Intentionally predicament

The long-running racial problem in the US society reflects the US' impotent institution, Professor Gerald Early from the African and African American Studies Department at Washington University in St. Louis, was quoted by the People's Daily as saying.

Early explained that although physical racial segregation has been lifted, the segregation in public consciousness still lingers.

In many US cities, white and African Americans live in different communities, and the latter are usually confined to inadequate living conditions. Local government do not collect enough taxes, so they don't have money to build good schools and public hospitals, thus a vicious cycle of poverty formed in African American communities. However, US politics is in the middle of an unprecedented division and has lost the ability to reach consensus on major social issues, not to mention take decisive measures to break the cycle.

A protester calls for more attention to gun violence in African American community during a protest in Chicago, the United States, on September 3, 2018. Photo: Xinhua

"Most African American didn't catch the trend of the US' counter urbanization, in which rich people moved to suburbs with better living conditions, while most African American communities are downtown in densely populated areas," Bai Yuguang, a research fellow of the Institute of American Studies of the Chinese Academy of Social Sciences, told the Global Times.

CPA said in its report Systematic Inequality that the median wealth of African Americans in 2016 was $13,460 less than 10 percent of the $142,180 median white wealth. The average wealth of African American community was 11 percent that of whites and the best-case scenario for the past 30 years occurred when African Americans had about one-sixth the median wealth of whites in 1998. While higher education and increased income offer some benefits, African Americans are still unable to close the wealth gap.

The black-white wealth gap is a product of intentional systematic policy choices. The only way to correct this wrong is to make intentional systematic changes in response, according to CAP.

Prioritize politics

"The US government overlooked the severity of the pandemic and failed to alert the people before the virus spread in the country," said Bai. 

Li Haidong, a professor at the Institute of International Relations of the China Foreign Affairs University, echoed Bai's opinion by saying the US federal government performed poorly in fighting against the COVID-19 pandemic. "The US leaders didn't foresee a large breakout of the pandemic and failed to increase public awareness to prevent the pandemic," he said.

"US President Donald Trump prioritizes his re-election and political career rather than the people's health, and when each US state struggled to fight against the pandemic, he was focusing on passing the buck to others such as media, the Democratic Party, and China," Li said. He suggested the US government fight against the COVID-19 pandemic scientifically instead of politically.
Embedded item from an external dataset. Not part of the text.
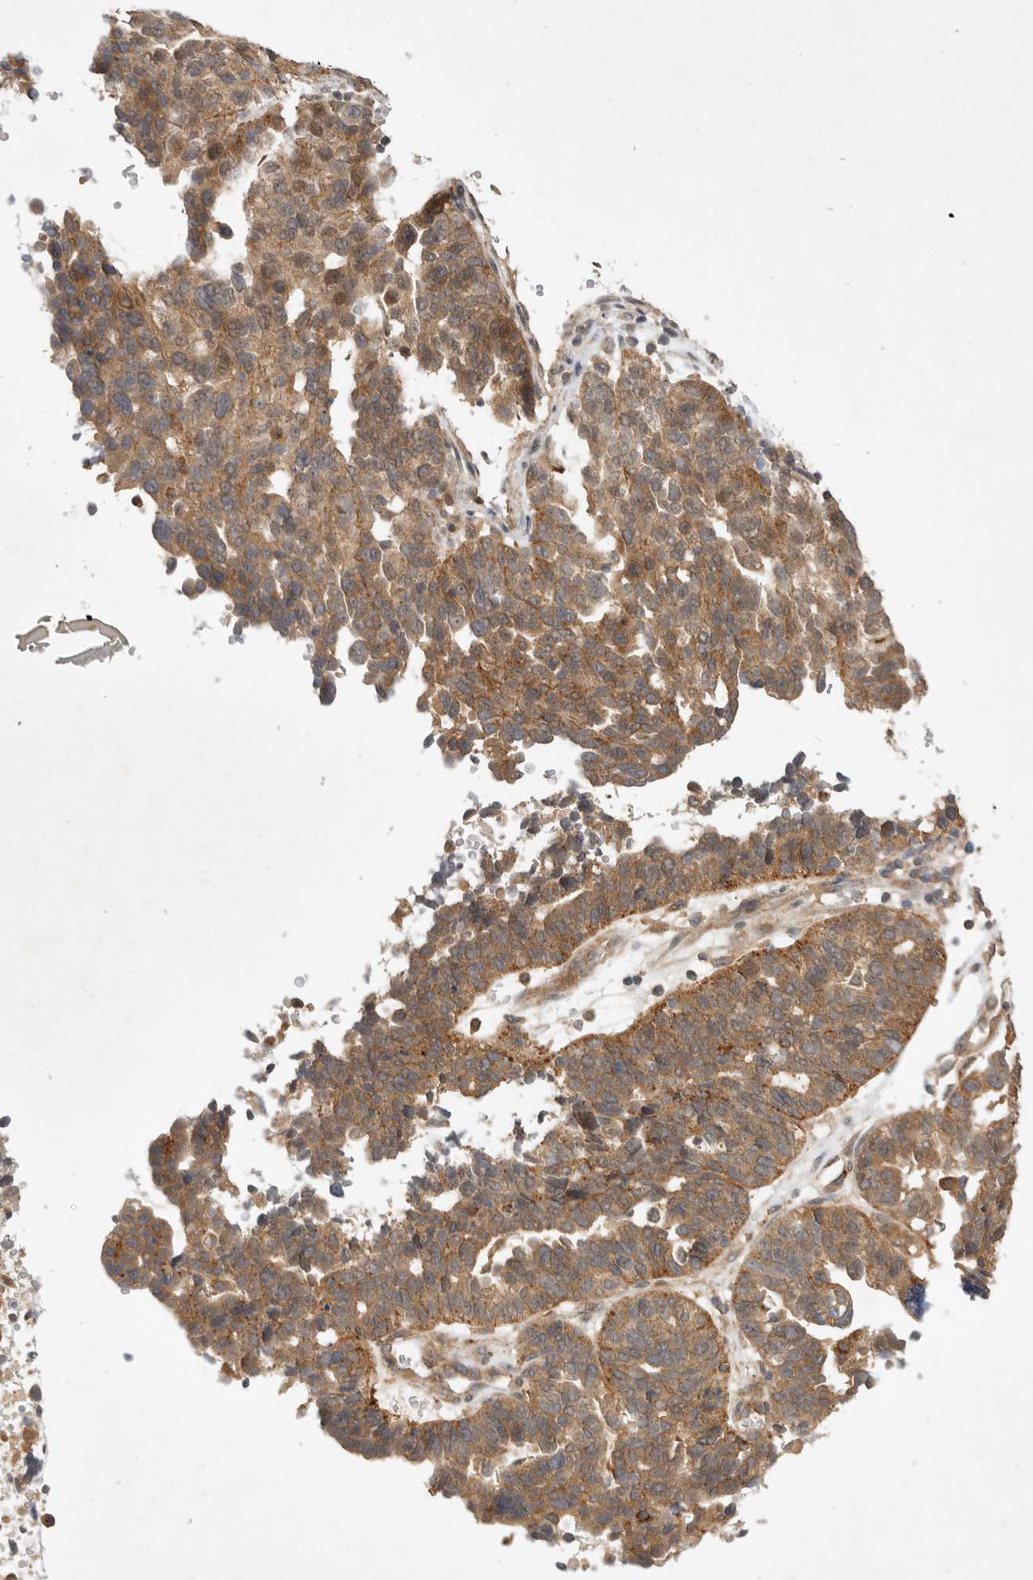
{"staining": {"intensity": "moderate", "quantity": ">75%", "location": "cytoplasmic/membranous"}, "tissue": "ovarian cancer", "cell_type": "Tumor cells", "image_type": "cancer", "snomed": [{"axis": "morphology", "description": "Cystadenocarcinoma, serous, NOS"}, {"axis": "topography", "description": "Ovary"}], "caption": "Immunohistochemical staining of human ovarian serous cystadenocarcinoma reveals moderate cytoplasmic/membranous protein expression in approximately >75% of tumor cells.", "gene": "ZNF232", "patient": {"sex": "female", "age": 59}}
Christopher DeMuth, a Distinguished Fellow of Hudson Institute, believes that persistent racial discrimination and increasing hate crimes reflects that democracy has been facing a crisis in the country, according to People's Daily.

The division in US politics is because the US congress entrusted a large number of professional responsibilities to some administrative institutions and the congress simply votes to pass or decline bills. However, these administrative institutions have been controlled by institutions that represent a certain group of people's interests, and the legal terms are stipulated on the basis of insider trading, which are deemed "bad laws" in the eyes of the public. 

Opinions from the elite level influence national policies while appeals for the public interest are buried in bureaucracy, according to DeMuth.